Старина Жозеф что-то мне говорил. Наверное, решил, что мужчина приехал или женщина — это не его дело.

— Да, — говорил он. — В замке ничего не изменилось. Его Светлость следят за этим.

Его Светлость. Человек, с которым мне предстоит столкнуться. Воображение рисовало холодного аристократа. В дни террора такие с высокомерным, безразличным видом проезжали по улицам Парижа, направляясь к гильотине. Меня ждет позорное изгнание.

— Какая нелепость, — скажет он. — Я приглашал вашего отца. Вы должны немедленно уехать.

Что толку говорить: «Мне можно доверять не меньше, чем отцу. Я работала с ним. По правде, в старинных картинах я разбираюсь даже лучше. Эту часть заказа он всегда поручал мне».

Часть заказа! Как объяснить надменному французскому графу, что в профессиональной работе реставратора женщина может разбираться не хуже, чем мужчина.

— Ваша Светлость, я сама художник.

Представляю себе его презрительный взгляд.

— Мадемуазель, ваши таланты меня не интересуют. Я посылал не за вами, а за господином Лосоном. Поэтому сделайте одолжение, покиньте мой дом (…резиденцию? …замок?) незамедлительно.

Жозеф посматривал на меня с некоторым подозрением. Ясно, ему странно, что Его Светлость вызвали к себе женщину.

Я умирала от любопытства, но расспрашивать о графе не решалась. В такой ситуации неплохо бы также узнать что-нибудь о жителях замка, но об этом не может быть и речи. Нет. Надо вести себя так, будто я не делаю ничего особенного, и моя уверенность передастся остальным.

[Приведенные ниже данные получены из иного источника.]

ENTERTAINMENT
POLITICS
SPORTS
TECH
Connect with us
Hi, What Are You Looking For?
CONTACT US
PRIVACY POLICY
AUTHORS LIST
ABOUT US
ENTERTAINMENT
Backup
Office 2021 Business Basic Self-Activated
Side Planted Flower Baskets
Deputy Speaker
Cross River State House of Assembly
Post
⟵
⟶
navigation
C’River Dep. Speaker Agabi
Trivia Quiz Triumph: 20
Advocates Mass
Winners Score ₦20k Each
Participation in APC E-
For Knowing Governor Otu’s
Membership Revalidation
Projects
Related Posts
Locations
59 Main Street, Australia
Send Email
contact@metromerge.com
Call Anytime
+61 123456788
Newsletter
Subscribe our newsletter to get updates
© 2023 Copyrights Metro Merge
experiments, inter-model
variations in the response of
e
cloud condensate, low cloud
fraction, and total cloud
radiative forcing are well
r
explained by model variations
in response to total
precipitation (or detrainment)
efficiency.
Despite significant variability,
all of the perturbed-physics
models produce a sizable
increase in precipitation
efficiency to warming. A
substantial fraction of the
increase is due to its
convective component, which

У меня в кармане лежал запрос, хотя «запрос» — не очень подходящее слово. Граф не стал бы просить, он приказывал — как хозяин положения.

Надо думать, в своем замке он настоящий король. «Его Светлость, граф де ла Таль, вызывает Д. Лосон в Шато-Гайар для реставрации картин». Так что же я, — Дэлис Лосон. Вы подразумевали Даниеля Лосона? Увы, он умер десять месяцев назад, а дело перешло в мои руки, то есть к его дочери, уже несколько лет помогавшей ему в работе.

В переписке с графом отец состоял около трех лет. Тот был наслышан о нем — как об авторитетном знатоке старинных зданий и полотен. Естественно, что с детства я с почтением относилась к его занятиям. Почтение переросло в увлечение. Отец поддерживал мой интерес. Мы провели не одну неделю во Флоренции, Риме и Париже, где я усердно изучала сокровища мировой культуры; когда мне выдавалась свободная минута в Лондоне, я тоже шла в галерею. Мама не опекала меня слишком строго, отца почти полностью поглощала работа, и я большей частью была предоставлена самой себе. Мы мало общались с другими людьми, у нас не было друзей, и мне до сих пор немного не по себе в незнакомой компании.

Я была не самой красивой девочкой, знала об этом и втайне страдала, но вела себя с напускным куражом. Это отталкивало людей, они считали меня гордячкой. И все же мне хотелось делиться с кем-нибудь впечатлениями, я нуждалась в друзьях. Чужая жизнь всегда интересовала меня. Мне казалось, что со мной ничего такого произойти не может. С каким восторгом я слушала разговоры, не предназначавшиеся для моих ушей! У нас было двое слуг — старый и молодой. Как я любила сидеть на кухне, когда они рассказывали друг другу — один, соответственно, о своих болезнях, а другой — о любовных похождениях! В магазине, куда мы ходили с мамой, я замирала, прислушиваясь к разговорам покупателей. Если к нам кто-нибудь приходил, меня часто заставали, по выражению отца, «под дверью». Мне здорово за это попадало.

Правда, когда я поступила в художественную школу, мне удалось немного пожить своей собственной жизнью.